Re: maintaining a reference to a fetched row

From: Jeff Janes <jeff(dot)janes(at)gmail(dot)com>
To: Brian Karlak <zenkat(at)metaweb(dot)com>
Cc: pgsql-performance(at)postgresql(dot)org
Subject: Re: maintaining a reference to a fetched row
Date: 2009-11-05 04:27:27
Message-ID: f67928030911042027h4b613fe5nd2c12809f19d615c@mail.gmail.com
Views: Raw Message | Whole Thread | Download mbox | Resend email
Thread:
Lists: pgsql-performance

On Wed, Nov 4, 2009 at 9:41 AM, Brian Karlak <zenkat(at)metaweb(dot)com> wrote:
>
> I do a select for update in a stored proc:
>
> FOR queue_item IN
>
>   SELECT *  FROM queue
>    WHERE status IS NULL AND id >= low_bound_id
>    ORDER BY id LIMIT batch_size
>      FOR UPDATE
>
> LOOP
>
>   UPDATE queue_proc set status = 'proc' where id = queue_item.id ;
>
> The daemons keep track of their last position in the queue with
> low_bound_id.  Also, as you probably notice, I also fetch a batch of (100)
> items at a time.  In practice, it's pretty fast.  The job I'm running now is
> showing an average fetch time of 30ms per 100 actions, which ain't bad.
>
> However, the writing of results back to the row takes ~5ms, which is slower
> than I'd like.

5 ms per each of the 100 actions? With one commit per action?

> > It seems you have an select, and update, and another update.  Where in
> > this process do you commit?  Are you using fsync=off or
> > synchronous_commit=off?
>
> First commit occurs after the stored proc to select/update a batch of items
> is complete.

So one commit per 100 items?

> Second commit occurs on the writing of results back for each
> particular action.

So one commit per 1 item?
If so, this completely explains the difference in speed, I think.

> Two commits are required because the time it takes to
> complete the intervening action can vary wildly: anywhere between 20ms and
> 45min.

Supplied material →
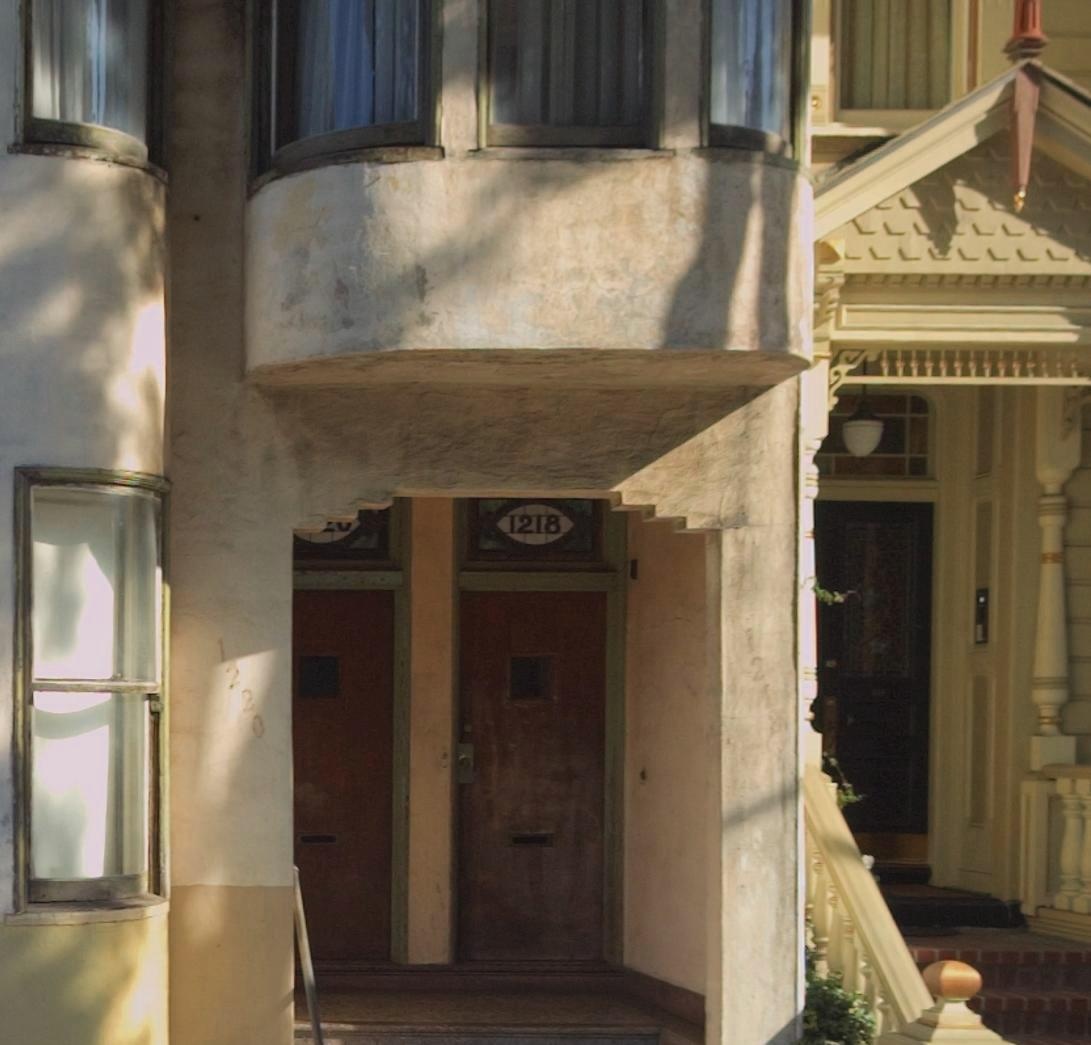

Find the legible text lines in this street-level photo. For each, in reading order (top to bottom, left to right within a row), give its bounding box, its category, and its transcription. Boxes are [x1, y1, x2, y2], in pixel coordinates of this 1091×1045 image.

[509, 513, 563, 535] StreetNumber: 1218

Exercise brief → Can you extend the PostgreSQL mailing-list reply about per-item commits in a queue from the point where it stops? Nothing in the listing matters here.

Reply →
Is there any way of knowing/approximating ahead of time how long it will take?

The 45 min monsters must be exceedingly rare, or else the average
could not be ~50ms.

>> Why would the index scan take 1 ms two of the times it is done but 5ms
>> the third time?  Isn't it the same index scan each time?  Or does the
>> change in queue.status change the plan?
>
> The final update is a different query -- just a plain old update by ID:
>
> UPDATE queue_proc set status = 'proc' where id = %s ;

That looks very much like the other UPDATE you showed. The difference
it seems is that you commit after every one, rather than after every
100. Right?

> This update by ID takes ~2.5ms, which means it's where the framework is
> spending most of its overhead.

You said the computation task can take anywhere from 20ms to 45min, so
it seems that this update overhead is at most 1/8 of the irreducible
time. That doesn't seem like it is enough to worry about, to me.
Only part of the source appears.